Do not do these things

  • Don’t keep replying to “explain” your no — repeated replies often invite more pressure.
  • Don’t agree to meet in private “just to talk” or “to calm things down.”
  • Don’t send sexual photos/videos or extra personal details (address, workplace, routine) to make them stop.
  • Don’t share your live location or travel plans.
  • Don’t try to “win the argument” — your goal is safety and distance, not persuasion.

What to do now

  1. Reduce the chance they can reach you or turn up. If you’ve shared your address or usual spots, tighten things up for tonight: keep doors secure, avoid going out alone to meet them, and choose public/with-a-friend plans only. If you’re feeling unsafe, have someone stay with you or go somewhere you won’t be alone.
  2. Decide on one of two paths: one final message or none.
    • No further messages (often best): stop responding now.
    • One final boundary (optional): “I said no. Stop asking. If you continue, I will block you.” Then stop responding.
  3. Mute/block on every channel they can use. Block their number, and block/report them on the dating app and any social media. If you’re worried they’ll escalate when blocked, you can mute first while you line up support, then block when you’re in a safer moment.
  4. Do a quick privacy sweep (2 minutes). Turn off read receipts/online status if you use them, check location-sharing (including “Find My”), and avoid posting stories/check-ins that show where you are.
  5. Tell a real person what’s happening now. Send a simple message: “This person won’t stop pressuring me for sex by text. Can you check in with me tonight?” If you had plans with them, tell your person you’ve cancelled and you won’t be meeting privately.
  6. Make tomorrow easier: save the basics without spiralling. If you may want support or to report later, take a few screenshots that show the pattern (date/time visible) and save them somewhere not shared (avoid a shared device or shared cloud account). Then stop — you don’t need a full archive tonight.
  7. If they threaten you, try to find you, or show up: treat it as urgent. Call 999 if you feel in immediate danger.
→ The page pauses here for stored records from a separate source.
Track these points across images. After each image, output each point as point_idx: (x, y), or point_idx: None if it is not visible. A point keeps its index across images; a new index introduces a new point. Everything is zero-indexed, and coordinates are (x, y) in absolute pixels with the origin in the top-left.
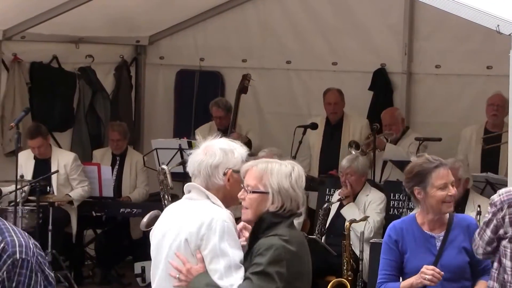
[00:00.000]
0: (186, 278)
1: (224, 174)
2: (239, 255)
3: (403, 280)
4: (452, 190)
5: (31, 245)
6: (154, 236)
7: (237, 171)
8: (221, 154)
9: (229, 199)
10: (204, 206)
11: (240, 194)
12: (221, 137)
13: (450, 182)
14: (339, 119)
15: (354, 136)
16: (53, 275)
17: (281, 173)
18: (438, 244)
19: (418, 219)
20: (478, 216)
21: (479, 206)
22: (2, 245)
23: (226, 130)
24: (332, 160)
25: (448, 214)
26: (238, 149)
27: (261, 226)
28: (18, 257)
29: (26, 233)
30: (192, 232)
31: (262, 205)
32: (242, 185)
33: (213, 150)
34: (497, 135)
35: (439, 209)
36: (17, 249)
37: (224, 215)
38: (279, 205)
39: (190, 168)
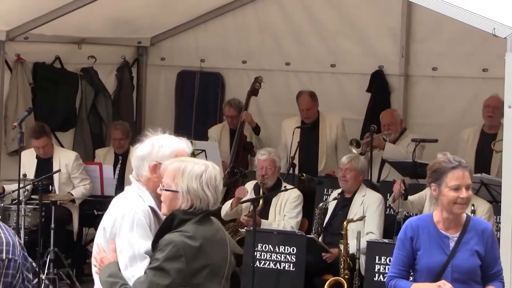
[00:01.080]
0: (99, 266)
1: (149, 167)
2: (145, 245)
3: (413, 275)
4: (465, 193)
5: (17, 244)
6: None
7: None
8: (149, 147)
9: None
10: (126, 198)
11: (158, 189)
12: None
13: (465, 185)
14: (315, 119)
15: (331, 133)
16: (30, 277)
17: (192, 174)
18: (452, 244)
19: (434, 217)
20: (472, 215)
21: (472, 205)
22: None
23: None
24: (312, 160)
25: (465, 216)
26: (171, 145)
27: (172, 222)
28: (4, 257)
29: (12, 231)
30: (109, 222)
31: (174, 203)
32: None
33: (145, 143)
34: (493, 136)
35: (450, 209)
36: (4, 247)
37: (137, 206)
38: (189, 205)
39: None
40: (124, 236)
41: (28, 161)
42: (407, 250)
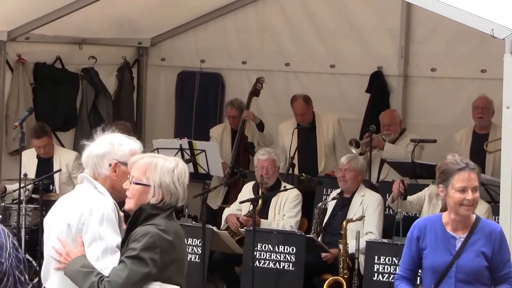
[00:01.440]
0: (65, 260)
1: (110, 164)
2: (116, 240)
3: (420, 273)
4: (470, 195)
5: (9, 246)
6: (45, 224)
7: (124, 163)
8: (108, 145)
9: (119, 190)
10: (89, 194)
11: (125, 184)
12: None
13: (471, 187)
14: (311, 120)
15: (328, 133)
16: (25, 277)
17: (165, 169)
18: (458, 245)
19: (443, 218)
20: None
21: None
22: None
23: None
24: (310, 161)
25: (474, 217)
26: (129, 144)
27: (140, 216)
28: None
29: (6, 230)
30: (74, 218)
31: (144, 197)
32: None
33: (101, 141)
34: (485, 136)
35: (456, 211)
36: None
37: (105, 202)
38: (160, 199)
39: (82, 160)
40: (93, 230)
41: (29, 161)
42: (413, 249)
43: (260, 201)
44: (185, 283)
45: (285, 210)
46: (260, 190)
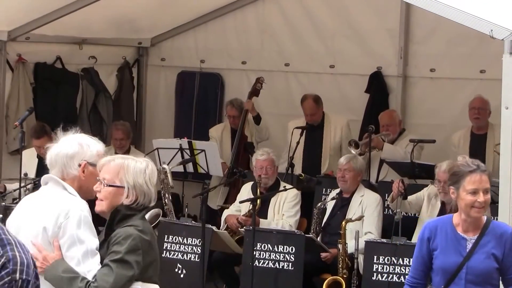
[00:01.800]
0: (42, 265)
1: (79, 165)
2: (95, 242)
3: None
4: (482, 197)
5: (31, 263)
6: (9, 227)
7: (93, 164)
8: (77, 146)
9: (85, 191)
10: (62, 196)
11: (96, 187)
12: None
13: (482, 189)
14: (320, 121)
15: (336, 135)
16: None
17: (137, 169)
18: (469, 246)
19: (454, 219)
20: None
21: None
22: (2, 260)
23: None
24: (315, 160)
25: (485, 218)
26: (95, 145)
27: (115, 217)
28: (18, 277)
29: (26, 247)
30: (50, 221)
31: (117, 198)
32: (98, 178)
33: (70, 142)
34: (482, 136)
35: (468, 213)
36: (18, 267)
37: (80, 205)
38: (133, 199)
39: (47, 160)
40: (71, 234)
41: (29, 161)
42: (424, 250)
43: (258, 201)
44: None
45: (284, 210)
46: (258, 190)
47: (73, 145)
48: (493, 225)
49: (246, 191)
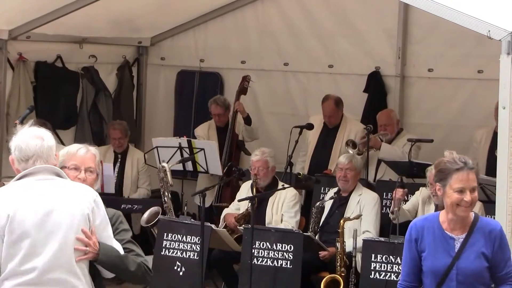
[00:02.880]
0: (93, 250)
1: (55, 156)
2: None
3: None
4: (468, 196)
5: None
6: (27, 215)
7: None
8: (52, 137)
9: None
10: (76, 184)
11: (80, 175)
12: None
13: (469, 188)
14: (337, 123)
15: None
16: None
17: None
18: (457, 246)
19: (440, 217)
20: None
21: None
22: None
23: (225, 128)
24: (323, 159)
25: (473, 216)
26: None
27: None
28: None
29: None
30: (88, 208)
31: (94, 184)
32: (77, 167)
33: (45, 134)
34: None
35: (454, 211)
36: None
37: (92, 189)
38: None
39: (27, 153)
40: (103, 215)
41: None
42: (412, 252)
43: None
44: None
45: (283, 210)
46: (254, 189)
47: (51, 137)
48: (481, 222)
49: (245, 189)
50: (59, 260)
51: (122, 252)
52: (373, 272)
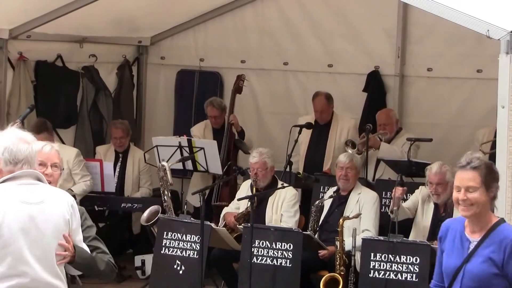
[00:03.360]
0: (71, 253)
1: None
2: None
3: None
4: (462, 195)
5: None
6: (15, 219)
7: None
8: (36, 141)
9: None
10: (55, 189)
11: (47, 171)
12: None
13: (464, 186)
14: (328, 120)
15: (342, 136)
16: None
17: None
18: (471, 248)
19: (466, 220)
20: None
21: None
22: None
23: (221, 129)
24: (317, 158)
25: (495, 220)
26: None
27: None
28: None
29: None
30: (68, 212)
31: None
32: (44, 163)
33: (31, 138)
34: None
35: (458, 211)
36: None
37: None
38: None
39: (18, 156)
40: (78, 219)
41: None
42: (439, 252)
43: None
44: None
45: (283, 210)
46: (254, 189)
47: (35, 140)
48: (500, 228)
49: (245, 188)
50: (46, 264)
51: (95, 254)
52: (372, 271)
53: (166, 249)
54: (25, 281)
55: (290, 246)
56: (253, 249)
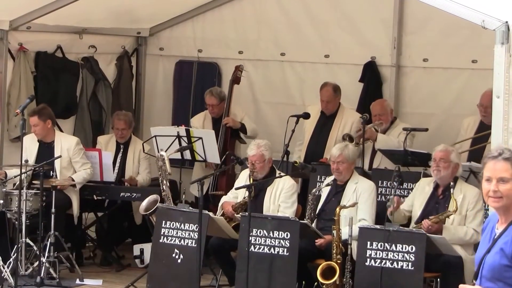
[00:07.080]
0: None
1: None
2: None
3: None
4: (494, 186)
5: None
6: None
7: None
8: None
9: None
10: None
11: None
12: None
13: (496, 177)
14: (335, 111)
15: (345, 128)
16: None
17: None
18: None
19: None
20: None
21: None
22: None
23: (219, 118)
24: (319, 148)
25: None
26: None
27: None
28: None
29: None
30: None
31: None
32: None
33: None
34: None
35: (487, 202)
36: None
37: None
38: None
39: None
40: None
41: (30, 145)
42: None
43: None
44: None
45: (280, 200)
46: (251, 179)
47: None
48: None
49: (244, 177)
50: None
51: None
52: (368, 260)
53: (165, 238)
54: None
55: (287, 235)
56: (250, 238)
If it’s not an emergency but you want police advice/reporting, call 101 or report via your local police force’s online tools.
  8. Get specialist support even if “nothing physical happened.” You can talk confidentially with:
    • Rape Crisis England & Wales 24/7 Rape & Sexual Abuse Support Line: 0808 500 2222 (for people aged 16+)
    • National Domestic Abuse Helpline (Refuge): 0808 2000 247
    • National Stalking Helpline (Suzy Lamplugh Trust): 0808 802 0300
      If you’re under 19, you can also contact Childline free on 0800 1111.

What can wait

  • You do not need to decide right now whether to report to the police or make a formal complaint.
  • You do not need the “perfect” final message — safety and distance matter more than wording.
  • You do not need to label what this is before seeking help.

Important reassurance

Someone repeatedly pushing after you’ve said “not tonight” is not you being unclear — it’s them testing your boundary. Feeling stressed, frozen, guilty, or unsure is a normal response to coercive pressure. You are allowed to end contact and prioritise your safety.

Scope note

These are first steps to stabilise and reduce risk. If this person overlaps with your work, campus, housing, or friend group, there may be more options later — but you don’t have to navigate those decisions while you’re overwhelmed.

Important note

This is general information, not legal advice. If you feel unsafe or at risk of harm, prioritise immediate safety and urgent help.